Unreason To Believe

We’re trying a new approach here in an attempt to fall in line with a wider swath of our fellow electorate. Clearly we are out of step. So very, very out of step.

Our goal is to stop over-analyzing things. Maybe stop analyzing everything altogether. It only leads to despondency and heavy drinking. Let’s just start pretending to take what our politicians tell us at face value. We know they’re all lying to us, so let’s go with the lies we find most agreeable and beneficial to us. That way, when they fail to deliver, it justifies our anger and disillusionment with the entire system. The politicians are the problem not us.

Cut taxes without cutting services? We like it. Stability and non-accountability above compromise and cooperation? Hells yeah! Putting a majority government in place enables us not to have to think about federal politics again for another 4 years or so. That’s what politics is all about, isn’t it? Divesting ourselves of any and all responsibility.

We’ll also try our best to pay attention to what politicians who pander to our worst instincts have to say about their opponents and we’ll poo-poo what these duly smeared politicians say about any sort of ‘hidden agenda’. That’s just conspiracy minded, we’ll tell them. Besides, what do you know? You once lived outside of the country, didn’t you? Let’s set aside policy and platforms for personality. I’m only going to vote for someone I’d like to have a beer with. It’s a whole lot easier that way.

So we’re going to begin by sharing the joy our mayor and his brother have expressed with the outcome of Monday’s federal election. Finally. After nearly 25 years in exile, we have Conservatives MPs in 416 Toronto. The Liberal Fortress GTA has been breached and this can only mean good things for the city and region.

After years of being neglected and taken for granted by successive Liberal governments in Ottawa, left to our own devices to build transit, affordable housing and upgrade infrastructure, we have elected a party that will listen to our needs and set those things right. It’s true. Technically speaking, the Conservatives have been in power for 5 years now and haven’t really ever talked about any of that except for stimulus spending that the dreaded near-coalition forced them into when the world’s economy was heading off the cliff in 2008.

But you see, their hands were tied in a minority situation. Now freed from those merciless bonds, not with a little help from Toronto and the GTA, they can finally be themselves which, I think, if you didn’t look too closely at how they’ve operated as a government, could be seen as magnanimous. Caring, accommodating, law-abiding and magnanimous.

And since our mayor and his brain trust helped push them over the top, we should expect a little payback in return. Only Liberals ignore those who vote for them. While Conservatives focus mostly on their enemies, they do know who their friends are and reward them accordingly.

What from the mayor’s wish list should we look to be granted first? And by ‘wish list’, I mean not an actual list of priorities that Mayor Ford set down early on in the campaign for the federal politicians to agree or disagree with. That would be getting involved, politically speaking. The mayor didn’t want to get involved.
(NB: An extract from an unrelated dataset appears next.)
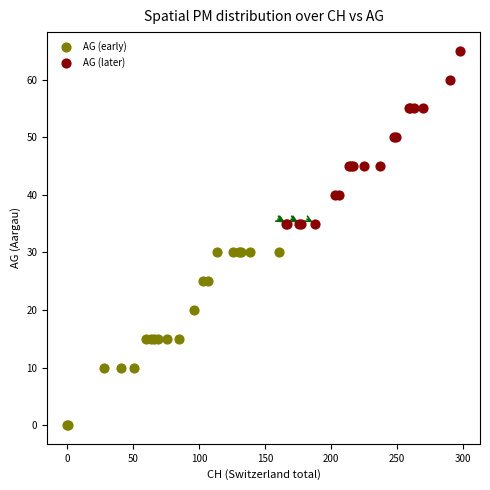

Which series contains the lowest Y value?

AG (early)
At least, until he publicly endorsed the Conservatives and started sending out robo-calls to voters in various 416 ridings. But now that he’s rolled the dice and come up 7s, what would he wish for if he had any wishes?

There’s money for subways through P3s. So the mayor can finally administer the death blow to Transit City. Check that one off the list. Then there’s… there’s…
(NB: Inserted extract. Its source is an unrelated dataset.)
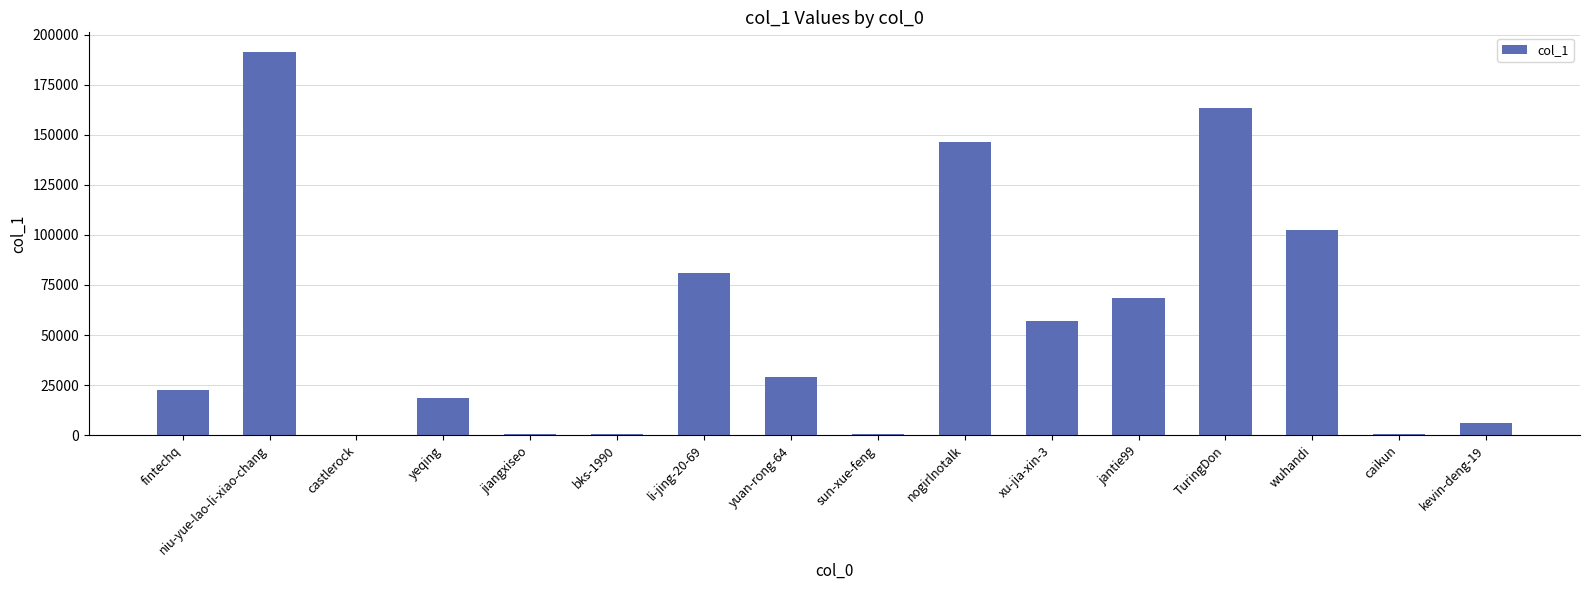

The value at fintechq is 22547. True or false?

True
For this to work, we’re going to have to ignore the fact that all throughout last year’s municipal campaign, then candidate Rob Ford told us that the city didn’t have a revenue problem. It was all about over-spending and profligate waste. So it makes it a little awkward to go to the federal government now, cap in hand as the mayor referred to it when someone else was doing it, and ask for money that the mayor claims we don’t need.

The difference is, we’re coming at this from a position of strength now. Not only did we help give the Conservatives a majority government, so they owe us, but we don’t really need the money in the first place. If we did, the mayor and his people at City Hall wouldn’t have cut and frozen taxes. So let’s look at it more as a Demand rather than Wish List. We are in the driver’s seat. All it took was electing government MPs. Conservative government MPs. Conservative majority government MPs.

Who knew life could be this simple and easy? Aside from the 40% of voters who cast Conservative ballots on Monday. They’re clearly on to something. Set aside reason and logic and things become very clear, very straight-forward. It’s what we’re all looking for in the long run, isn’t it?

new me-ly submitted by Cityslikr

2 thoughts on “Unreason To Believe

  1. I often think that my life would be a whole lot simpler if I could just not analyze or think logically through things. No matter how I try, I can’t turn that off. It sometimes makes me feel like one of those religious flagellates. Maybe there will be social democracy in “heaven”

  2. You could go to this tonight in a cathartic/group therapy feel depending on how you view the election.

    What A Federal Election! Now What’s Next? Toronto Socialist Action public forum with Cheri DiNovo, John Orrett and Mike Skinner.
    Admission: $4 or pwyc
    Where: , OISE, 252 Bloor W, rm 2-212, Toronto,
    When: 7 pm

    As we move from April showers to May flowers
    There could be a subculture of anti-Ford artists. I’d write Ford= Fix or repair daily.